Invalid cookie headers being returned
Ovid opened this issue · comments
Hi there,
I think this might belong against HTTP::Headers::Fast, but it's popping up in a client's Plack stack, so I thought I would start here first. This is a small test case:
#!/usr/bin/env perl
use Test::Most;
use Plack::Response;
use Plack::Test;
my $response = Plack::Response->new(200);
$response->content('Hello World');
$response->cookies->{foo} = {
value => 'test',
expires => time + 24 * 60 * 60,
secure => 1,
};
$response->cookies->{bar} = {
value => 'test2',
expires => time + 24 * 60 * 60,
secure => 1,
};
$response->headers->push_header( 'Set-Cookie', 'foo=that' );
# traditional - named params
test_psgi
app => $response->to_app,
client => sub {
my $cb = shift;
my $req = HTTP::Request->new( GET => "http://localhost/hello" );
my $res = $cb->($req);
like $res->content, qr/Hello World/;
explain scalar $res->headers->header('Set-Cookie');
};
done_testing;That final line prints:
foo=that, bar=test2; expires=Wed, 06-Jul-2022 12:27:13 GMT; secure, foo=test; expires=Wed, 06-Jul-2022 12:27:13 GMT; secure
Per the IETF spec, we have a couple of violations:
Origin servers SHOULD NOT fold multiple Set-Cookie header fields into a single header field. The usual mechanism for folding HTTP headers fields (i.e., as defined in [RFC2616]) might change the semantics of the Set-Cookie header field because the %x2C (",") character is used by Set-Cookie in a way that conflicts with such folding.
As a consequence of the above, in the last sentence of section 4.1.2, we find the following:
User agents ignore unrecognized cookie attributes (but not the entire cookie).
Because the header fields are joined on a comma, we have an invalid secure, attribute, which suggests that strict cookie parsers might accept the cookie, but ignore the strict attribute. This might be a serious security concern.
Servers SHOULD NOT include more than one Set-Cookie header field in the same response with the same cookie-name. (See Section 5.2 for how user agents handle this case.)
In the above example, we have the cookie foo being set twice, with different values and attributes. This caused a serious authentication issue in our client's code.
Admittedly, this code is being used extensively and I'm unsure about a decent approach to solving it.
It's not clear what a fix to this could even be.

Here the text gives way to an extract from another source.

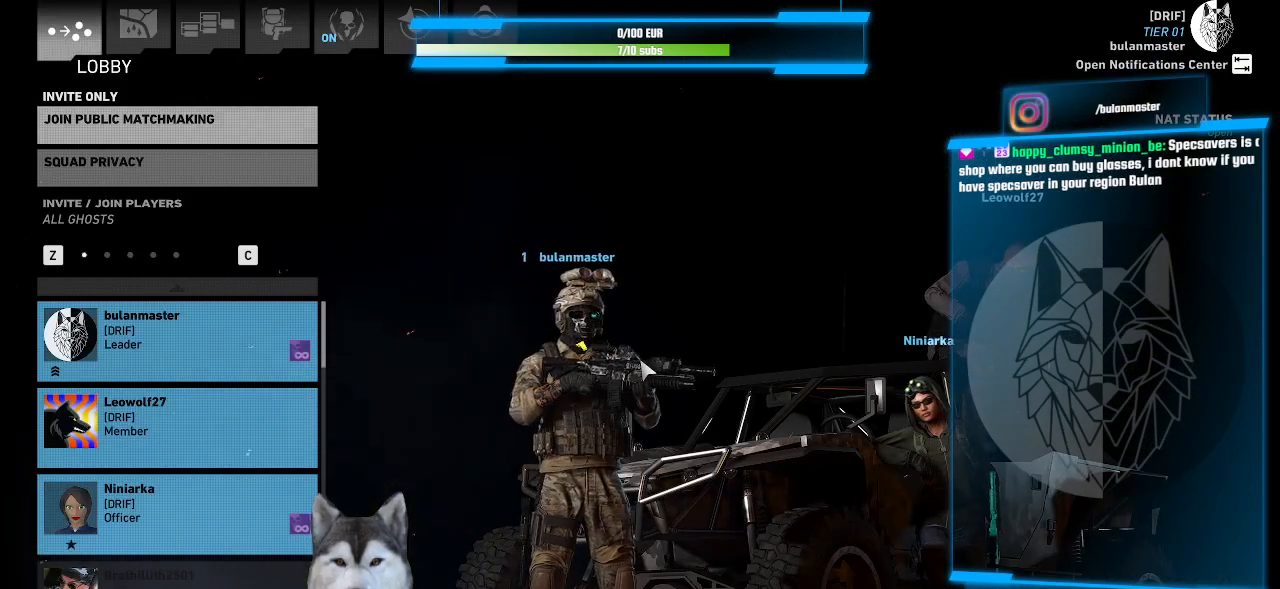
{"keys": ["m"], "mouse": [], "events": [[266, "m", "down"], [333, "m", "up"], [500, "m", "down"]]}
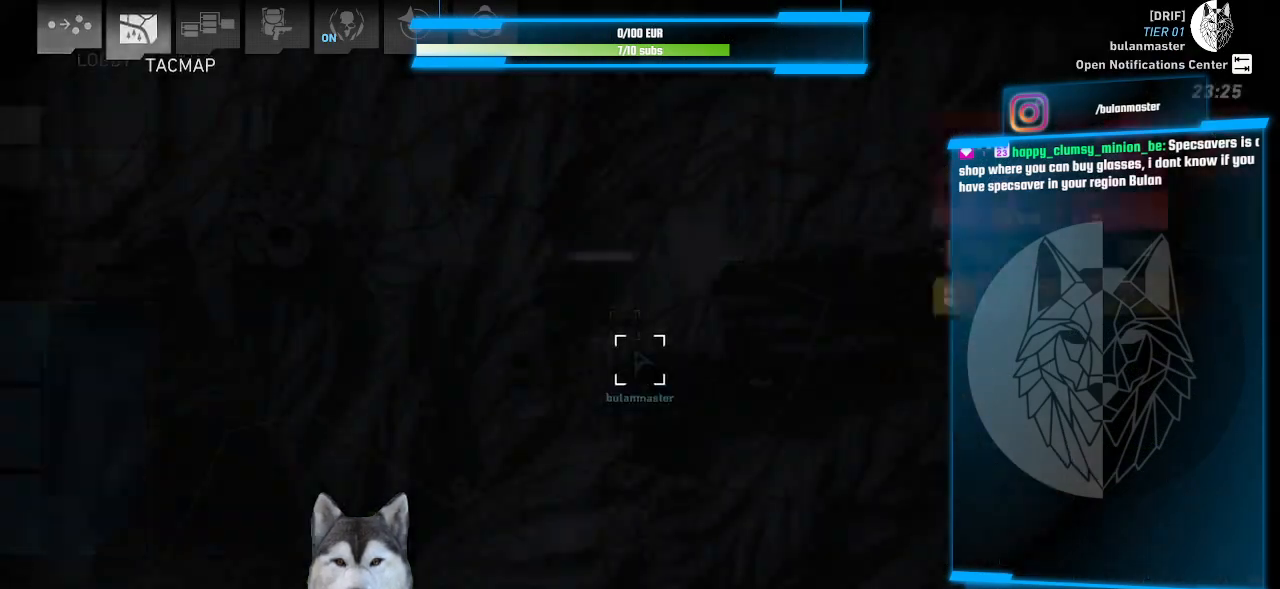
{"keys": [], "mouse": [], "events": [[66, "m", "up"]]}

Combining the headers into one only happens on the final step when requesting the Set-Cookie header as a single entity. There is no other way that could be returned without throwing away data or throwing an error. Possibly a documentation note that not all headers can be represented as a single value.
@haarg the header spec allows this:
Set-Cookie: bar=test2; expires=Wed, 06-Jul-2022 12:27:13 GMT; secure
Set-Cookie: foo=test; expires=Wed, 06-Jul-2022 12:27:13 GMT; secure
So long as each cookie-name is unique, it's valid.
So maybe warn if cookies are fetched in scalar context, or provide a new method which canonically returns multiple Set-Cookie lines?
The step that combines the headers into a single entry is the final scalar $res->headers->header('Set-Cookie') call. Until this, they are kept as separate headers. And if you use list context, you correctly get the separate values, not combined with a comma. So a warning could be issued, but there isn't really anything else it could be doing.
Looking at the code for HTTP::Headers::header(), you could do something like:
# after initial arg check
my $want_set_cookie = @_ == 1 && lc($_[0]) eq 'set-cookie';
...
# before the final join
Carp::croak("multiple cookies cannot be folded into a single Set-Cookie: header") if $want_set_cookie;
I don't know if there are other field names that should apply to?